**Task statement**
Lines from the one with "input [31:0] bin" through the end of the listing below should be set down exactly, with no other line included.

**Dataset records**
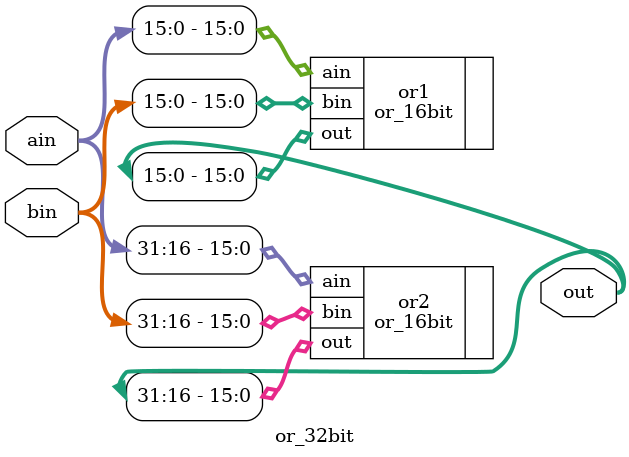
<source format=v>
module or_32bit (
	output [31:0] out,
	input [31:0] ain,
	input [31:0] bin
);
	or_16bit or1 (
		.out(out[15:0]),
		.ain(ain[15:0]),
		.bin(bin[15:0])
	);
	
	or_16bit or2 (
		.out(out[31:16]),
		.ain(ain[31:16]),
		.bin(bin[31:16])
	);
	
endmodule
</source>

**Reply**
	input [31:0] bin
);
	or_16bit or1 (
		.out(out[15:0]),
		.ain(ain[15:0]),
		.bin(bin[15:0])
	);
	
	or_16bit or2 (
		.out(out[31:16]),
		.ain(ain[31:16]),
		.bin(bin[31:16])
	);
	
endmodule
</source>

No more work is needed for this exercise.